Hanbin avait obéi, bien évidemment. Bobby n'avait pas détaché son regard de son petit corps faible alors qu'il suivait les traces de sa mère. Sur leurs talons, il avait vu sa génitrice grimper les marches de l'escalier menant à l'étage, puis une fois en haut, elle avait bifurqué sur la gauche. La chambre libre de la maison n'était pas de ce côté là, il en avait été certain à cet instant. Il avait voulu prévenir sa mère, de son innocence naïve d'enfant, la rattrapant et agrippant l'arrière de son chemisier de satin.
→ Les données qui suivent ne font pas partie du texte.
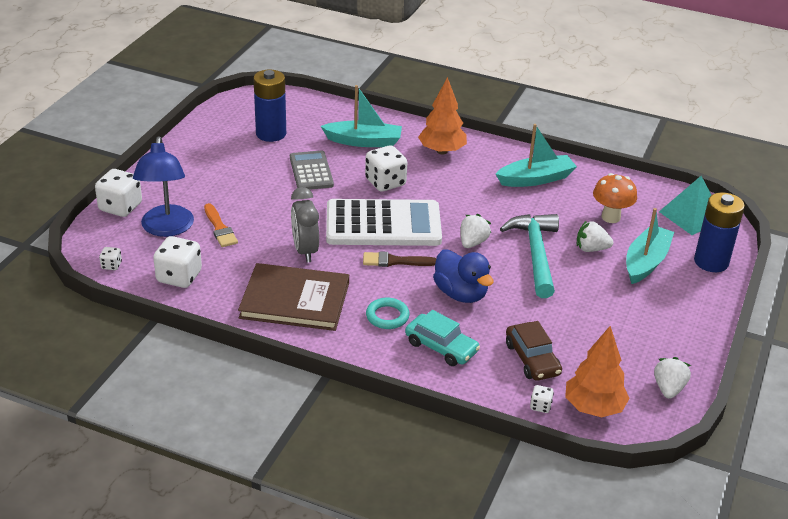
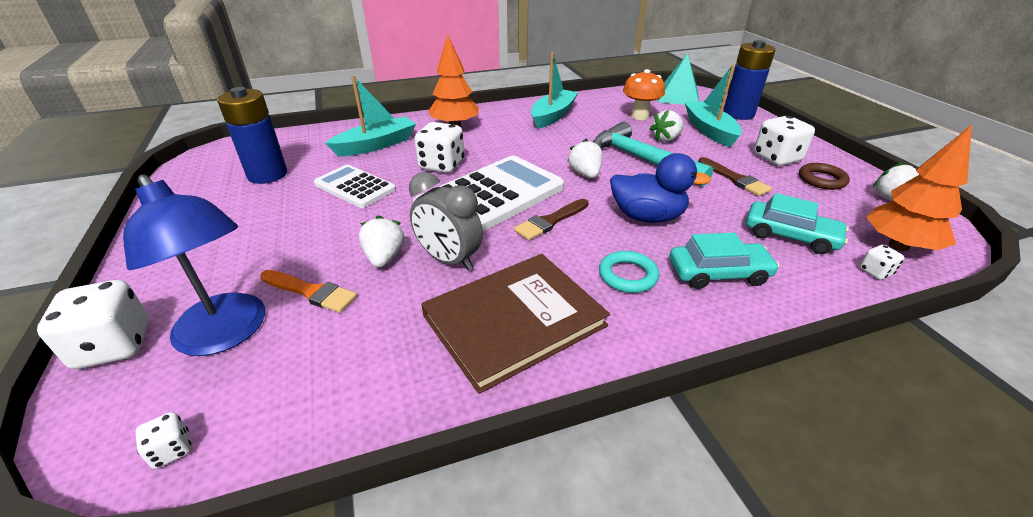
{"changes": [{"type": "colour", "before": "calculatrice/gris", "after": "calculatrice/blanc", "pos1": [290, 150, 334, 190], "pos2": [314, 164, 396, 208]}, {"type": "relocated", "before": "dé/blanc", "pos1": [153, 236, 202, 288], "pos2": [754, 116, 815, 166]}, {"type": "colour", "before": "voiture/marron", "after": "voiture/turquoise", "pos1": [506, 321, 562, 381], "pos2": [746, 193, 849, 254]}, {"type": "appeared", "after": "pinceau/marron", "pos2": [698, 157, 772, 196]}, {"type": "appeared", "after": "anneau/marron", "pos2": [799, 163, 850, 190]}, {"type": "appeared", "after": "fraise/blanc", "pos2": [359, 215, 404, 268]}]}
Il n'avait pas eu le temps de prononcer un seul mot. Sa mère avait attrapé le fil qui pendait du plafond, et avait tiré avec force, ouvrant une trappe dans le toit et déroulant les escaliers qui menaient au grenier. Elle avait fait signe à Hanbin de monter. Celui-ci n'avait pas osé refuser. Malgré son air perturbé et réticent, il avait posé son pied nu et couvert de cicatrices sur la première marche en bois. Il avait fait son premier pas vers les Enfers, sans même le savoir, inconscient du danger qui l'attendait en haut et d'à quel point il allait regretter avoir cédé à cette demande, ne pouvant la refuser puisqu'elle venait de la personne qui lui avait « sauvé » la vie. Bobby, lui, l'avait senti dans ses tripes. Il le sentait toujours.